La popularité de Nicolas Sarkozy stagne dans notre baromètre à 34% de bonnes opinions contre 61% de mauvaises, alors que son Premier ministre, devenu " hyper " s'envole à 16 points de lui avec 50% de bonnes opinions contre 42% de mauvaises.
La différence entre eux ?
Alors que Nicolas Sarkozy n'est plus soutenu que par un micro noyau dur UMP (RPR ?) et rejeté par les deux-tiers des sympathisants du centre-droit (65% NC et Modem confondus) et sept sympathisants du FN sur dix, François Fillon, lui, est soutenu par une proportion inverse de sympathisants du centre (65%) et par 40% (contre 55%) des sympathisants du FN.
Réciproquement, la popularité présidentielle est extraordinairement stéréotypée sociologiquement : les seniors (47%), les petits commerçants (42%), les cadres (36%), et, plus globalement, les Français aux plus hauts revenus (39%) sont encore d'importantes minorités à l'apprécier. Mais les ouvriers (21%), et plus généralement tous les Français en âge de travailler (30% auprès des 25-64 ans), et ceux qu'il appelait en 2007, la France qui se lève tôt (27% des revenus moyens supérieurs) sont aujourd'hui clairement en rupture avec le Président.

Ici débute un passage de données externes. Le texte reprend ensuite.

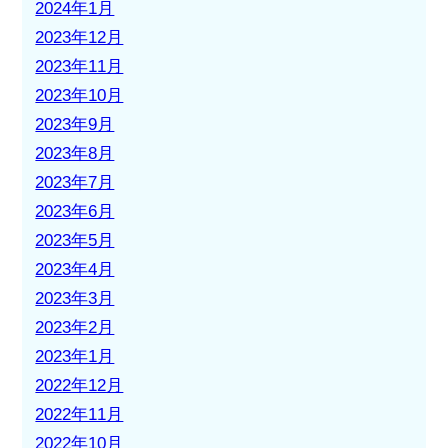
2024年1月
2023年12月
2023年11月
2023年10月
2023年9月
2023年8月
2023年7月
2023年6月
2023年5月
2023年4月
2023年3月
2023年2月
2023年1月
2022年12月
2022年11月
2022年10月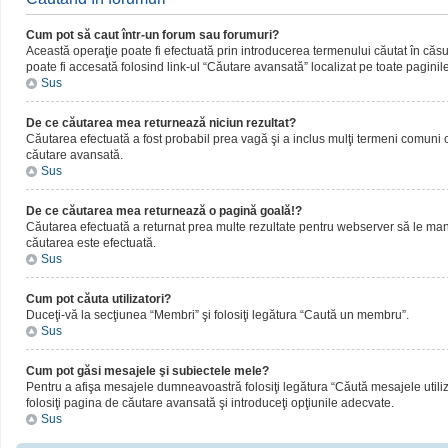
Cum pot să caut într-un forum sau forumuri?
Această operaţie poate fi efectuată prin introducerea termenului căutat în că
poate fi accesată folosind link-ul “Căutare avansată” localizat pe toate paginil
Sus
De ce căutarea mea returnează niciun rezultat?
Căutarea efectuată a fost probabil prea vagă şi a inclus mulţi termeni comuni ca
căutare avansată.
Sus
De ce căutarea mea returnează o pagină goală!?
Căutarea efectuată a returnat prea multe rezultate pentru webserver să le manipul
căutarea este efectuată.
Sus
Cum pot căuta utilizatori?
Duceţi-vă la secţiunea “Membri” şi folosiţi legătura “Caută un membru”.
Sus
Cum pot găsi mesajele şi subiectele mele?
Pentru a afişa mesajele dumneavoastră folosiţi legătura “Căută mesajele utilizat
folosiţi pagina de căutare avansată şi introduceţi opţiunile adecvate.
Sus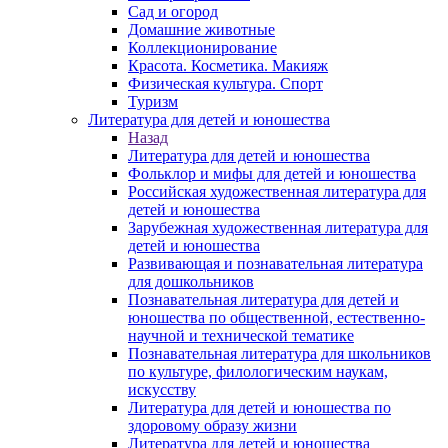
Сад и огород
Домашние животные
Коллекционирование
Красота. Косметика. Макияж
Физическая культура. Спорт
Туризм
Литература для детей и юношества
Назад
Литература для детей и юношества
Фольклор и мифы для детей и юношества
Российская художественная литература для
детей и юношества
Зарубежная художественная литература для
детей и юношества
Развивающая и познавательная литература
для дошкольников
Познавательная литература для детей и
юношества по общественной, естественно-
научной и технической тематике
Познавательная литература для школьников
по культуре, филологическим наукам,
искусству
Литература для детей и юношества по
здоровому образу жизни
Литература для детей и юношества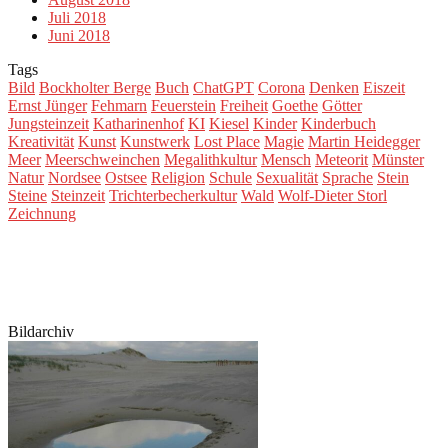
Juli 2018
Juni 2018
Tags
Bild
Bockholter Berge
Buch
ChatGPT
Corona
Denken
Eiszeit
Ernst Jünger
Fehmarn
Feuerstein
Freiheit
Goethe
Götter
Jungsteinzeit
Katharinenhof
KI
Kiesel
Kinder
Kinderbuch
Kreativität
Kunst
Kunstwerk
Lost Place
Magie
Martin Heidegger
Meer
Meerschweinchen
Megalithkultur
Mensch
Meteorit
Münster
Natur
Nordsee
Ostsee
Religion
Schule
Sexualität
Sprache
Stein
Steine
Steinzeit
Trichterbecherkultur
Wald
Wolf-Dieter Storl
Zeichnung
Bildarchiv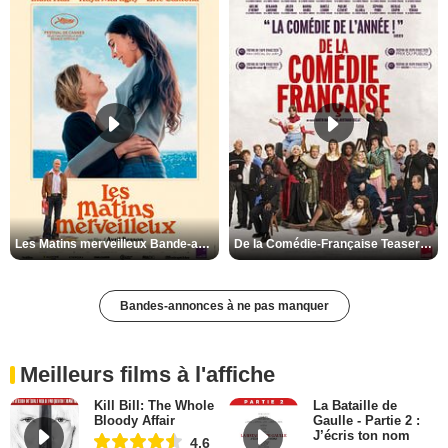
Les Matins merveilleux Bande-annonce VF
De la Comédie-Française Teaser VF
Bandes-annonces à ne pas manquer
Meilleurs films à l'affiche
Kill Bill: The Whole
La Bataille de
Bloody Affair
Gaulle - Partie 2 :
J’écris ton nom
4,6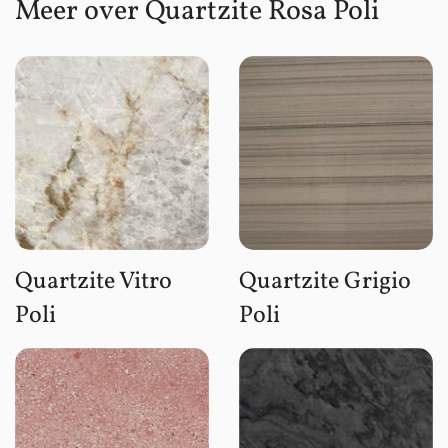
Meer over Quartzite Rosa Poli
Quartzite Vitro
Quartzite Grigio
Poli
Poli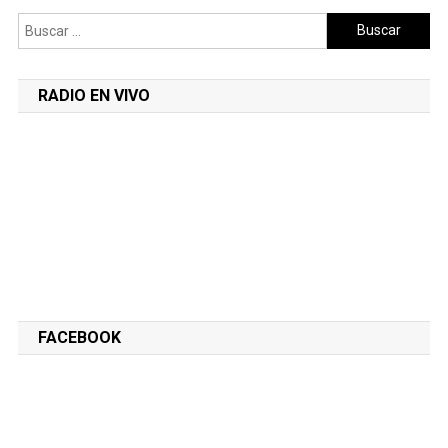
Buscar:
RADIO EN VIVO
FACEBOOK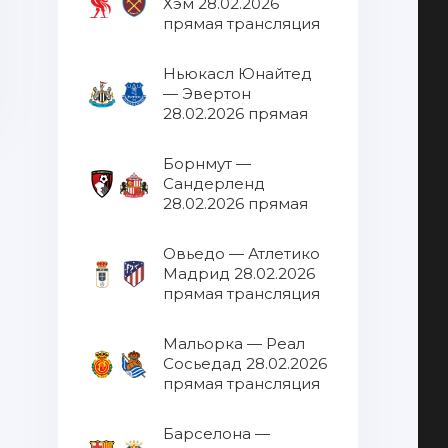
Хэм 28.02.2026
прямая трансляция
Ньюкасл Юнайтед
— Эвертон
28.02.2026 прямая
трансляция
Борнмут —
Сандерленд
28.02.2026 прямая
трансляция
Овьедо — Атлетико
Мадрид 28.02.2026
прямая трансляция
Мальорка — Реал
Сосьедад 28.02.2026
прямая трансляция
Барселона —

Tel n'est pas le cas de son Premier ministre, pourtant désormais en activité lui aussi : il domine de près de 20 points le Président auprès des ouvriers (40% contre 21%) et des Français aux revenus moyens supérieurs (48% contre 27%) et de 15 points auprès des Français en âge d'être actifs (45% contre 30% auprès des 25-64 ans).
C'est cet hyper-clivage entre un petit noyau très dur de soutien et une immense majorité de rejet qui explique la situation actuelle du Président dans les intentions de vote : relatif maintien à un bon niveau de premier tour mais effondrement au second quel que soit l'adversaire.
Le jour où l'entourage du Président le convaincra que ce problème d'arithmétique l'emporte nettement sur son obstination de dynamique de premier tour il parviendra sans doute à corriger cette situation et à remonter à la fois en termes de popularité et dans les intentions de vote de second tour. Il a le temps. Il a encore toute l'année 2011 pour faire cet aggiornamento indispensable à sa reconquête de l'Opinion.